*** EXTRACTED TEXT Section Begins ***

Convolutions explained with… MS Excel!

Published in

Apache MXNet

10 min readOct 16, 2018

Convolutions are ubiquitous in deep learning. You can find them in the vast majority of Computer Vision models, for tasks such as visual search, and more recently they have been used to great effect in many Natural Language models too, for tasks such as text classification. Convolutions are ideal for picking up on spatial patterns in data (which are very common in real world datasets), and can be run in parallel for really fast computations.

Yet they can be tricky to understand. Getting your head around the exact computations performed can be challenging when you first look at convolutions. And even for experienced practitioners, certain convolution settings can lead to confusion.

So in this multi-part series, we’re going to use an unlikely suspect to help us understand what’s really going on with convolutions: our trusty old friend… Microsoft Excel, which I contest is actually a great tool for visualising the process of convolutions. I was inspired by the fantastic fast.ai lecture on the subject. As an added bonus for those of you who didn’t just close the page, we’ll also write supporting Apache MXNet Gluon code to learn about;

1D, 2D and 3D convolutions,
convolutions with padding, stride and dilation,
convolutions with multiple input and output channels,
and transposed convolutions.

With much ahead of us, let’s slide on into our first example.

2D Convolutions

Convolutions gained significant popularity after successes in the field of Computer Vision, on tasks such as image classification, object detection and instance segmentation. Since these tasks use images as inputs, and natural images usually have patterns along two spatial dimensions (of height and width), it’s more common to see examples of 2D Convolutions than 1D and 3D Convolutions. We’ll look at those cases in the next post, but let’s just stick to 2D Convolutions for now.

One of the most important components of a convolution operation is the kernel (a.k.a filter). You define the size of the kernel, and for 2D Convolutions (applied to single dimensional input array), the kernel will be a 2D array too: 3x3 is a common choice. Although the convolution is just a mathematical operation at heart, an interpretation of the kernel is that it’s the ‘spatial feature’ you’re looking to detect in the input. Some of the most simple spatial features represent edges of objects. And as you apply convolutions over and over again (layer after layer), you can create more abstracted spatial features: edges can be combined to define curves, then curves into an eye, and two eyes and a snout to define dog faces! A good way to visualise the spatial features captured by a kernel is to plot the image patches from a dataset that maximise the outputs of convolution with that kernel: see Figure 1 below.

Figure 1: ImageNet patches that maximise the output of selected kernels from convolutional layers. (Source)

Watch out! We’re visualising image patches here (i.e. regions of images), and not the kernel values. Although first layer kernels could be interpreted directly, things get progressively more abstract with kernels from later convolutional layers.

So how do you choose the best kernel?

Once upon a time, you’d handcraft your own kernels; often basing them on pre-existing work and examples (see here for some simple cases). As you can imagine, this process could take a huge amount of time and is really tricky for kernels of convolutions that are deep in the network. And previously, there wasn’t a clear path or strategy to find the optimal values.

*** EXTRACTED TEXT Section Ends ***
*** RECORD EXTRACTS Section Begins ***

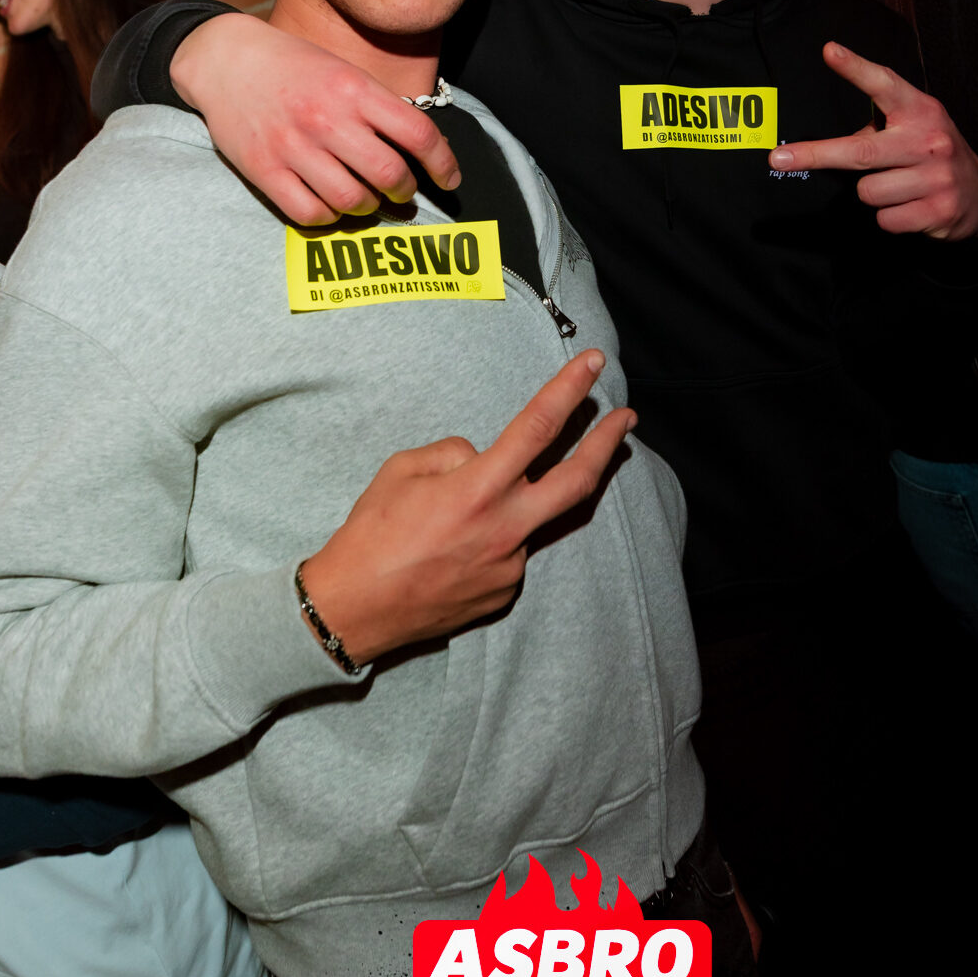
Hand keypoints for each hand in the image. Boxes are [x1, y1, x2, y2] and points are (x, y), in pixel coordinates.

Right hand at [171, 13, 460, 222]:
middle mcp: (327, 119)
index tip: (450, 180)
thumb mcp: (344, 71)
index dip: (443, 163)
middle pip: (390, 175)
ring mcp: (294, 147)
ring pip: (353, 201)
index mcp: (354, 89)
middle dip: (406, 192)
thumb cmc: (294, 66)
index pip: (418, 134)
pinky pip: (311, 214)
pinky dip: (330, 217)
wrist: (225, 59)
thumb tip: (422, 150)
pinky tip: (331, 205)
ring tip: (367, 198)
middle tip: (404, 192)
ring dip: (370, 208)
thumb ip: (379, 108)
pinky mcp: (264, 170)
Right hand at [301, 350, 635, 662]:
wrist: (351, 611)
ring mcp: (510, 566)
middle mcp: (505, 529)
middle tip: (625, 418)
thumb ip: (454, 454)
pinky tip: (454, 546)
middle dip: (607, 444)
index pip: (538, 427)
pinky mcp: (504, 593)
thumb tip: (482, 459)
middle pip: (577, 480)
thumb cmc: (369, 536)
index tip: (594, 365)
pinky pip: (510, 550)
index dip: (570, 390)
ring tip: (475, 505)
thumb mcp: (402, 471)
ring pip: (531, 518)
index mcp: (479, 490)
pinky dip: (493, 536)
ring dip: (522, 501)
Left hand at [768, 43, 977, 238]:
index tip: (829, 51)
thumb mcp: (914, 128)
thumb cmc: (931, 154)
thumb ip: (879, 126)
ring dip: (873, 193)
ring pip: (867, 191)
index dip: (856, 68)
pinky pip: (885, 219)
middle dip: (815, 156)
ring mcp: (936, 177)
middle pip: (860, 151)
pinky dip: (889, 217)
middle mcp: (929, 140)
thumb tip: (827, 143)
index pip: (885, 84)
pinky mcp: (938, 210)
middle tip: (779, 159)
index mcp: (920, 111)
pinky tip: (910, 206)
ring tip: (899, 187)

*** RECORD EXTRACTS Section Ends ***
*** RECORD EXTRACTS Section Begins ***

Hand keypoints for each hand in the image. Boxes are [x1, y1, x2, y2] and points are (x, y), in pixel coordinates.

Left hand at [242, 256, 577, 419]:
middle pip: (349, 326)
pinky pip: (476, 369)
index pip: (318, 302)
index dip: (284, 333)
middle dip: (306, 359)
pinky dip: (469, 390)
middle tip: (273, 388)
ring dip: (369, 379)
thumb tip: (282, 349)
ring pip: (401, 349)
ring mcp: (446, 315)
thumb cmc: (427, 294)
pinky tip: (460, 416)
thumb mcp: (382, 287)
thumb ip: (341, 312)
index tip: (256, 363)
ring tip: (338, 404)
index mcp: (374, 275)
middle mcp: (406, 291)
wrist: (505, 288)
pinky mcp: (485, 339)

*** RECORD EXTRACTS Section Ends ***
*** RECORD EXTRACTS Section Begins ***

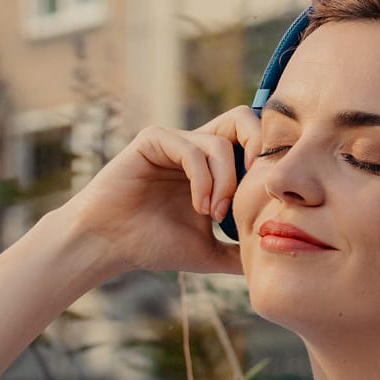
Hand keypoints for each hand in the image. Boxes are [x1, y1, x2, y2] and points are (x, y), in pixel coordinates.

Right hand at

*** RECORD EXTRACTS Section Ends ***

• [INSTRUCTIONS]:
A. List the convolution topics that the convolutions article says its supporting Apache MXNet Gluon code will cover.
B. In the convolutions article, what kernel size is named as a common choice for 2D convolutions?

• [RESPONSE LIST]:
A.
- 1D, 2D and 3D convolutions
- convolutions with padding, stride and dilation
- convolutions with multiple input and output channels
- transposed convolutions

B. 3x3